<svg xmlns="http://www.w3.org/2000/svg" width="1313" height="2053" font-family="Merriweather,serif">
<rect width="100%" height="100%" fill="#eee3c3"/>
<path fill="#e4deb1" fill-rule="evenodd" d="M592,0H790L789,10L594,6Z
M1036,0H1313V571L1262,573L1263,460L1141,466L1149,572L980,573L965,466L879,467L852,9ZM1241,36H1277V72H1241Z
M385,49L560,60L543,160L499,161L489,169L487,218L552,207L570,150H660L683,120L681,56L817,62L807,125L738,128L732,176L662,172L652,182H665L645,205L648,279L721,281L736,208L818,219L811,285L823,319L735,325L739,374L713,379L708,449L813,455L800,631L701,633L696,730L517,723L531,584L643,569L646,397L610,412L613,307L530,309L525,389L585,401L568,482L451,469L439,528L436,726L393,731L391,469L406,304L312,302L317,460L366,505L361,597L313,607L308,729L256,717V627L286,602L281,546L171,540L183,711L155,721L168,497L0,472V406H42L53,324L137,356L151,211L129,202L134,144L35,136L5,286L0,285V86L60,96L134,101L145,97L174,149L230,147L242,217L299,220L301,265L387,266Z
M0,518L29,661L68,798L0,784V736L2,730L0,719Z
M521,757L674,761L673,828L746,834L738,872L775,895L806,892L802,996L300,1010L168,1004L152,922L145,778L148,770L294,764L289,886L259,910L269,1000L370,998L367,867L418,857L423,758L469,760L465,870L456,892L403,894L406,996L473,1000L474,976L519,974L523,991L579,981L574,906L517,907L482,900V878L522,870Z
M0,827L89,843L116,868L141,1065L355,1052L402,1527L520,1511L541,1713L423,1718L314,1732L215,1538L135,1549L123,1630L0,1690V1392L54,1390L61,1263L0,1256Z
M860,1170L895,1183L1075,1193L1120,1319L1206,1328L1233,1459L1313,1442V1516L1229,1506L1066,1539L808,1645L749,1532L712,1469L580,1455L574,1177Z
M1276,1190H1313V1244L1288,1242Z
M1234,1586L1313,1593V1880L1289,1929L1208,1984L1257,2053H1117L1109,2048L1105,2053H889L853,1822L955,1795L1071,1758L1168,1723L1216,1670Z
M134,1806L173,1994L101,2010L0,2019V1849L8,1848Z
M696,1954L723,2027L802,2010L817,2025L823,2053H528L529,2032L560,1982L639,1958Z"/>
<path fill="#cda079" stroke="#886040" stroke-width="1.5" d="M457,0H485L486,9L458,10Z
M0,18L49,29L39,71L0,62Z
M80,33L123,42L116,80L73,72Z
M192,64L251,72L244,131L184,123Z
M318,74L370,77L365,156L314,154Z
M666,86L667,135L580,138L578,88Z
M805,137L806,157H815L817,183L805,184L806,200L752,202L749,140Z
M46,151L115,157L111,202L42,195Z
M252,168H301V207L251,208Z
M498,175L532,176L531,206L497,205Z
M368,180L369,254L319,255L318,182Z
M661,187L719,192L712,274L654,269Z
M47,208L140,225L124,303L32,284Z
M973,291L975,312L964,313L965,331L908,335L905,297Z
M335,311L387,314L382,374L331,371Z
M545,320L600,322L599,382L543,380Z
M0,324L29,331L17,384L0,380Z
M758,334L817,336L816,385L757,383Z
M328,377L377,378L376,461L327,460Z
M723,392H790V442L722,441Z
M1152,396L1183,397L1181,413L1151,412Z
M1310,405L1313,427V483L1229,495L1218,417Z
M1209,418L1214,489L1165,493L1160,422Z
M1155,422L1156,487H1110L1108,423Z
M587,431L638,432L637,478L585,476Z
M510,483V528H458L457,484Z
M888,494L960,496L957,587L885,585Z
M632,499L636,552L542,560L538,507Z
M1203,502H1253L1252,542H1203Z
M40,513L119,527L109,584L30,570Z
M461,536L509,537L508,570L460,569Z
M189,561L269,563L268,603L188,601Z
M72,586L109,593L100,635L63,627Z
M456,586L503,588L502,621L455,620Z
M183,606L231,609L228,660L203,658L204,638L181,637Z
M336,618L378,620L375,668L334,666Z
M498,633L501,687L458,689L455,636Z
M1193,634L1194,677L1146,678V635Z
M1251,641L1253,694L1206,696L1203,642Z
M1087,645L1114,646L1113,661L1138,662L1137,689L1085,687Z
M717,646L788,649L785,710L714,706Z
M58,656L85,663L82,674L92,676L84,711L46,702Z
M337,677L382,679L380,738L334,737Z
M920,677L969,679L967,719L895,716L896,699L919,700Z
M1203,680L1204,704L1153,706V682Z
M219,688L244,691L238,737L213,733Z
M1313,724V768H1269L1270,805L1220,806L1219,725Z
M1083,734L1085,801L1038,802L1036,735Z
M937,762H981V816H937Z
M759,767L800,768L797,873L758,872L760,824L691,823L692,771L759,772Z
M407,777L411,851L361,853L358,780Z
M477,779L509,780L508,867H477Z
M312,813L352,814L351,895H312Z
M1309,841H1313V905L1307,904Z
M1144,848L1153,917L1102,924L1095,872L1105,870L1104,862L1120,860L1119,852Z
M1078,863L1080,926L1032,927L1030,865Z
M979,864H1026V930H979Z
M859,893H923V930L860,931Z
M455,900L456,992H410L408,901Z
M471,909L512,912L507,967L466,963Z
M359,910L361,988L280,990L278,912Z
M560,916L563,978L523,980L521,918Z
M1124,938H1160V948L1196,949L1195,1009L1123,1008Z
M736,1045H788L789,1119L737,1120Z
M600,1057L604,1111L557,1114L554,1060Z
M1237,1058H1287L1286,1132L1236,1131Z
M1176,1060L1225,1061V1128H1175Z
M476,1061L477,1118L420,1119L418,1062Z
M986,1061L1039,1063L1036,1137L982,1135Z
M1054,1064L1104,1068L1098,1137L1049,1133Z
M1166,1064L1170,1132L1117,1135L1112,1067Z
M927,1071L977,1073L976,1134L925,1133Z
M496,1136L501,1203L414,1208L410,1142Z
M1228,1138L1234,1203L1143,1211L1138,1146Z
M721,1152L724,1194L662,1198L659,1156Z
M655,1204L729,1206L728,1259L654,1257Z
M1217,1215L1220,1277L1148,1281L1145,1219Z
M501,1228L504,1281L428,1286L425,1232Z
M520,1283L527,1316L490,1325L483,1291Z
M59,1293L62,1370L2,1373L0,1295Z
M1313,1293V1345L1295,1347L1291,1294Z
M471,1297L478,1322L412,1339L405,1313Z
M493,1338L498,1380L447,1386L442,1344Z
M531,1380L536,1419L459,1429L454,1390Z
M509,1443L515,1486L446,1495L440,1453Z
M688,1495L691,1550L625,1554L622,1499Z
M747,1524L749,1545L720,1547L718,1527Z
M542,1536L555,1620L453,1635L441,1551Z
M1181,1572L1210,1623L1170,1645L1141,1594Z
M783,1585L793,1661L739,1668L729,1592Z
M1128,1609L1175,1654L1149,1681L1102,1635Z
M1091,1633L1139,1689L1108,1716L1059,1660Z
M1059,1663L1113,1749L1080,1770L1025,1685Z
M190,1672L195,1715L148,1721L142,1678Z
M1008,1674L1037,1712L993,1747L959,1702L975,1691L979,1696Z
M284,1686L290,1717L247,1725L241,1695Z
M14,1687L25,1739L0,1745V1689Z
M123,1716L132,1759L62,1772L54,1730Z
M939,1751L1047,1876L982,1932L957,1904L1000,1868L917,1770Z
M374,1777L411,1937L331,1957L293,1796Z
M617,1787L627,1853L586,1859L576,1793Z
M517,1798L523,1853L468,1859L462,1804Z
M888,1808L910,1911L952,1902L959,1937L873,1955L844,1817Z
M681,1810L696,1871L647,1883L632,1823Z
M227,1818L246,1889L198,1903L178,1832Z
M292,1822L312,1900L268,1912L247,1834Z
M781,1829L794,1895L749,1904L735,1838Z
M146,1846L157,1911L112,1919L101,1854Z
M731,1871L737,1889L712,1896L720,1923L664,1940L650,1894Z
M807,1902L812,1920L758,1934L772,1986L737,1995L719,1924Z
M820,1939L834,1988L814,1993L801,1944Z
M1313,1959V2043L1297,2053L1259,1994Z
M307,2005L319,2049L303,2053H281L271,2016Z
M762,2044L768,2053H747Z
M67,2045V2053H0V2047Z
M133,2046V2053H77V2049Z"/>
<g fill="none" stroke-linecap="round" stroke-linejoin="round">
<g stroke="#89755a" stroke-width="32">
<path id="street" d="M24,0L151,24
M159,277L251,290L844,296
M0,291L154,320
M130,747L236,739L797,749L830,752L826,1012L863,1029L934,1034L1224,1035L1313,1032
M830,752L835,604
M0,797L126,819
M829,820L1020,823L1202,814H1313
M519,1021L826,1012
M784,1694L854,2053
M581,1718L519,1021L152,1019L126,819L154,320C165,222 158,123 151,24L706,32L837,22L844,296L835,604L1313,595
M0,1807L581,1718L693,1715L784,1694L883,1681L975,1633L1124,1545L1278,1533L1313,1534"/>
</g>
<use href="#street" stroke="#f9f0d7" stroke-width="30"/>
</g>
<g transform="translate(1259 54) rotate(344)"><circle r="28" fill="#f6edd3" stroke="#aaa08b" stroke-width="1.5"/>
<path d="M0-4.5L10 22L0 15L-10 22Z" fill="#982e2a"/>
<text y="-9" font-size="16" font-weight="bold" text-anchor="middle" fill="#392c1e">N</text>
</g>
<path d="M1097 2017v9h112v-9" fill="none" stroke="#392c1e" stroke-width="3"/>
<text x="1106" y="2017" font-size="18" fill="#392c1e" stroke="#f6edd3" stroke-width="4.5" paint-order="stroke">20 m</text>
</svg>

________________

## GOAL OF THE EXERCISE
Produce an exact copy of the lines from the one containing "M67,2045V2053H0V2047Z" through the final line of the data, both ends included, and only those.

## RESPONSE TO THE EXERCISE
M67,2045V2053H0V2047Z
M133,2046V2053H77V2049Z"/>
<g fill="none" stroke-linecap="round" stroke-linejoin="round">
<g stroke="#89755a" stroke-width="32">
<path id="street" d="M24,0L151,24
M159,277L251,290L844,296
M0,291L154,320
M130,747L236,739L797,749L830,752L826,1012L863,1029L934,1034L1224,1035L1313,1032
M830,752L835,604
M0,797L126,819
M829,820L1020,823L1202,814H1313
M519,1021L826,1012
M784,1694L854,2053
M581,1718L519,1021L152,1019L126,819L154,320C165,222 158,123 151,24L706,32L837,22L844,296L835,604L1313,595
M0,1807L581,1718L693,1715L784,1694L883,1681L975,1633L1124,1545L1278,1533L1313,1534"/>
</g>
<use href="#street" stroke="#f9f0d7" stroke-width="30"/>
</g>
<g transform="translate(1259 54) rotate(344)"><circle r="28" fill="#f6edd3" stroke="#aaa08b" stroke-width="1.5"/>
<path d="M0-4.5L10 22L0 15L-10 22Z" fill="#982e2a"/>
<text y="-9" font-size="16" font-weight="bold" text-anchor="middle" fill="#392c1e">N</text>
</g>
<path d="M1097 2017v9h112v-9" fill="none" stroke="#392c1e" stroke-width="3"/>
<text x="1106" y="2017" font-size="18" fill="#392c1e" stroke="#f6edd3" stroke-width="4.5" paint-order="stroke">20 m</text>
</svg>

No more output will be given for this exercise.